Espetar a despesa não tem problema, em dia de barra pesada. Chega a descontar o cheque a ser recebido no mês que vem ("Falta só uma semana, Seu Apolinário").
Além dessas delícias raras, Seu Apolinário faculta ao cliente dar palpites ao cozinheiro e beneficiar-se com o filé mais fresquinho, as lulinhas fritas, o robalo de primeira, a batata doce frita feita na hora, especialmente para os eleitos. Enfim, autêntico papo-gostoso.
Uma noite dessas, o movimento era pequeno. Seu Apolinário veio sentar-se ao lado da antiga freguesa. Era hora do jantar dele, também.
O garçom estendeu-lhe o menu e esperou. Seu Apolinário, calado, olhava para a lista inexpressiva dos pratos do dia. A inspiração não vinha. O garçom já tinha ido e voltado duas vezes, e nada. A freguesa resolveu colaborar:
- Que tal um fígado acebolado?
- Acabou, madame - atalhou o garçom
.- Deixe ver... Bife de atum de cebolada, está bem?
- Não, não tenho vontade disso - e Seu Apolinário sacudiu a cabeça.
- Bem, estou vendo aqui uns choquinhos com tinta, com arroz de coentro...
- Não é mau, mas acontece que ainda ontem comi umas papas de milho (xarém) com conquilhas, uma delícia e há dois dias que me servem feijão ao almoço - ponderou.
A freguesa de boa vontade virou-se para o garçom:
- Aqui no menu não tem, mas quem sabe se há.

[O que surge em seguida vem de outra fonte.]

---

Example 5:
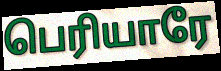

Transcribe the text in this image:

பெரியாரேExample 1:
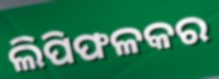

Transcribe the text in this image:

ଲିପିଫଳକର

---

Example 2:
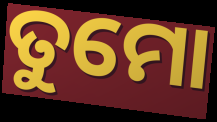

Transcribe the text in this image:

ତୁମୋ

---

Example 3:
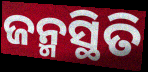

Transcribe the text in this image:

ଜନ୍ମସ୍ଥିତି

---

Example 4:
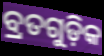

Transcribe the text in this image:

ବ୍ରତଗୁଡ଼ିକ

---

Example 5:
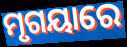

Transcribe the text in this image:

ମୃଗୟାରେ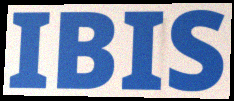
IBIS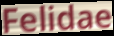
Felidae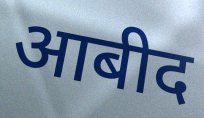
आबीद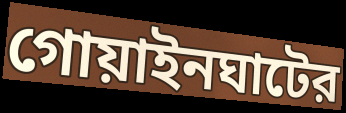
গোয়াইনঘাটের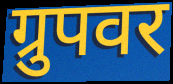
ग्रुपवर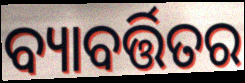
ବ୍ୟାବର୍ତ୍ତିତର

Um bacalhau à qualquer coisa? Pois Seu Apolinário (refletiu ela) como bom português, e como todo lusíada que se preza, há de achar que todo o bacalhau é bom prato.

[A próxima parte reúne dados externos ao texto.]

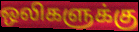
ஒலிகளுக்கு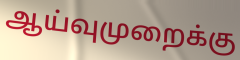
ஆய்வுமுறைக்கு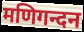
मणिगन्दनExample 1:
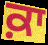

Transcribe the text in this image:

ਕ਼ਾ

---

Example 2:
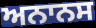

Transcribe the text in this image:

ਅਨਾਨਸ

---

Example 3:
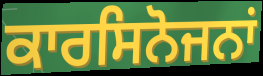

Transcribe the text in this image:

ਕਾਰਸਿਨੋਜਨਾਂ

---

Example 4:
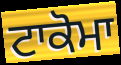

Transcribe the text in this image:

ਟਾਕੋਮਾ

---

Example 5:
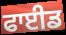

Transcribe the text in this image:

ਫਾਈਡ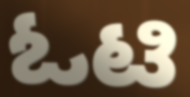
ಓಟಿ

Da cozinha veio a informação:
- Tem bacalhau à Gomes de Sá. Quer?
- É, pode ser isso - concordou Seu Apolinário, sem entusiasmo.
Ao cabo de dez minutos, veio o garçom brandindo a Gomes de Sá. A freguesa olhou o prato invejando-o, e, para estimular o apetite de Seu Apolinário:
- Está uma beleza!
- Não acho muito não - retorquiu, inapetente.
O prato foi servido, o azeite adicionado, e Seu Apolinário “garfou” o bacalhau, depois de lhe ser desejado bom apetite. Em silêncio.
Vendo que ele não se manifestava, sua leal conviva interpelou-o:
- Como é, está bom?
Com um risinho meio de banda, fez a crítica:
- Bom nada, madame. Isso não é bacalhau à Gomes de Sá nem aqui nem em Macau. É bacalhau com batatas. E vou lhe dizer:
- Está mais para sem gosto do que com ele. A batata me sabe a insossa, e o bacalhau salgado em demasia, ai!
A cliente se lembrou, com saudade, daquele maravilhoso Gomes de Sá que se come no Retiro dos Amigos no Rio Sêco. E foi detalhando:- Lá é que se prepara um apetitoso, sabe? Muito tomate, pimentão, azeite de verdade, para fazer um molho pra lá de bom, e ainda acrescentam um ovo...
Seu Apolinário emergiu da apatia, comoveu-se, os olhos brilhando desta vez em sorriso aberto:
- Isso mesmo! Ovo cozido e ralado, azeitonas britadas, daquelas... Um santo, santíssimo prato! Mas, encarando o concreto:
- Essa gente aqui não tem a ciência, não tem a ciência!
- Espera aí, Seu Apolinário, vamos ver no jornal se tem um bom filme de espionagem para o senhor se consolar. Não tinha, infelizmente.